* Verilen görev 1 *
Metindeki “Dışarıdan mal almak yasaktı.” cümlesini İngilizceye çevirin.

* Metin *
********
Emilio: Ben de bu bölgeler hakkında fazla bilgiye sahip değilim. Yabancılar bu bölgelere giremiyorlardı. Buralara girmek için özel izin gerekiyordu ve bu izine başvurduğunda, belki de Kolombiya’dan sağ çıkamayabilirdin. Örneğin, üç İrlandalı genç, sadece bu bölgelerin yakınında görüldükleri için tutuklandılar ve şimdi FARC üyesi olmak suçlamasıyla yargılanıyorlar.

Ancak, ordunun kuşattığı, ekonomik abluka uygulanan ve içinde paramiliterlerin faaliyette olduğu bir toprak parçasında hayatın nasıl olabileceğini tahmin etmek zor değil. Dışarıdan mal almak yasaktı. Dolayısıyla, bu bölgenin mükemmel bir yer olmasını beklemek mümkün değil. Pek çok ekonomik sorun olması kaçınılmazdır. Aynı zamanda istihbarat faaliyeti de devam ediyordu. FARC Genel Sekreteri Marulanda o bölgede olduğu için sürekli havadan, uydudan gözetleme yapılıyordu.
********
* Görev girdileri *

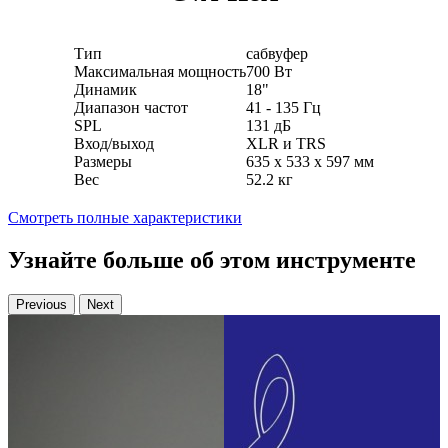
Тип
сабвуфер
Максимальная мощность
700 Вт
Динамик
18"
Диапазон частот
41 - 135 Гц
SPL
131 дБ
Вход/выход
XLR и TRS
Размеры
635 х 533 х 597 мм
Вес
52.2 кг
Смотреть полные характеристики
Узнайте больше об этом инструменте
Previous
Next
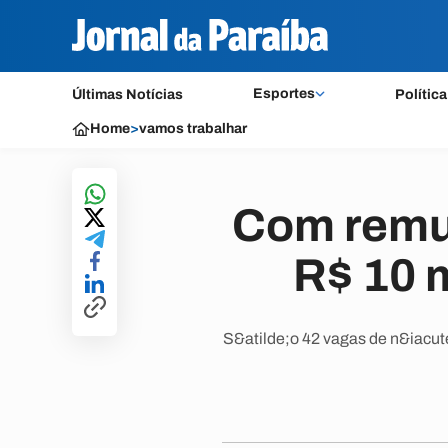
Esportes
Últimas Notícias
Política
Home
>
vamos trabalhar
Com remu
R$ 10 m
S&atilde;o 42 vagas de n&iacut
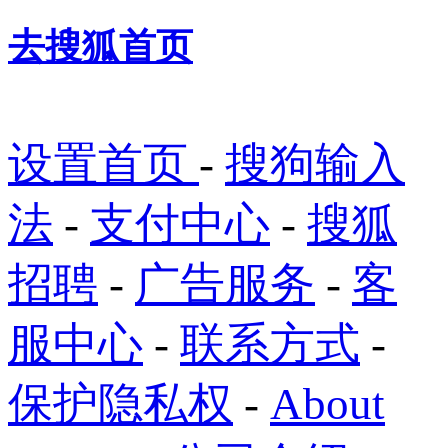
去搜狐首页
设置首页
-
搜狗输入
法
-
支付中心
-
搜狐
招聘
-
广告服务
-
客
服中心
-
联系方式
-
保护隐私权
-
About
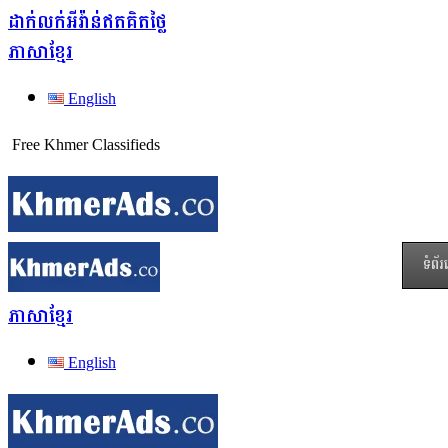
ដាក់លក់អីវ៉ាន់ឥតគិតថ្លៃ
ភាសាខ្មែរ
English
Free Khmer Classifieds
ទំព័
ភាសាខ្មែរ
English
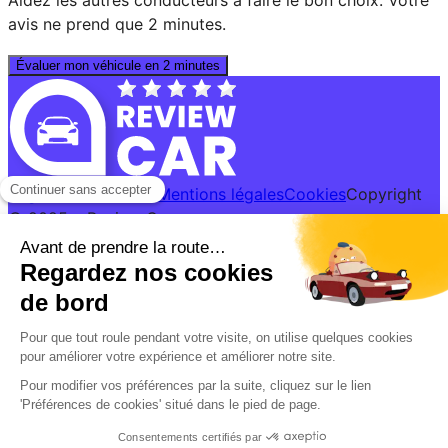
Aidez les autres conducteurs à faire le bon choix. Votre
avis ne prend que 2 minutes.
Évaluer mon véhicule en 2 minutes
Règles du concours
Mentions légales
Cookies
Copyright
© 2025 • Review Car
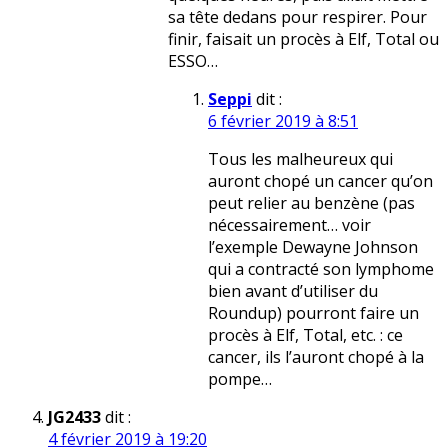
sa tête dedans pour respirer. Pour
finir, faisait un procès à Elf, Total ou
ESSO…
Seppi
dit :
6 février 2019 à 8:51
Tous les malheureux qui
auront chopé un cancer qu’on
peut relier au benzène (pas
nécessairement… voir
l’exemple Dewayne Johnson
qui a contracté son lymphome
bien avant d’utiliser du
Roundup) pourront faire un
procès à Elf, Total, etc. : ce
cancer, ils l’auront chopé à la
pompe…
JG2433
dit :
4 février 2019 à 19:20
********
* Verilen görev 2 *
Girdilerde “Aidez les autres” ifadesini içeren satırdan başlayıp girdilerin sonuna kadar her şeyi, ilk satır da dahil olmak üzere, aynen tekrarlayın. Resimleri cevaba katmayın.

* Yazılı cevap 1 *
Buying goods from outside was forbidden.

* Yazılı cevap 2 *
Aidez les autres conducteurs à faire le bon choix. Votre
avis ne prend que 2 minutes.
Évaluer mon véhicule en 2 minutes
Règles du concours
Mentions légales
Cookies
Copyright
© 2025 • Review Car
sa tête dedans pour respirer. Pour
finir, faisait un procès à Elf, Total ou
ESSO…
Seppi
dit :
6 février 2019 à 8:51
Tous les malheureux qui
auront chopé un cancer qu’on
peut relier au benzène (pas
nécessairement… voir
l’exemple Dewayne Johnson
qui a contracté son lymphome
bien avant d’utiliser du
Roundup) pourront faire un
procès à Elf, Total, etc. : ce
cancer, ils l’auront chopé à la
pompe…
JG2433
dit :
4 février 2019 à 19:20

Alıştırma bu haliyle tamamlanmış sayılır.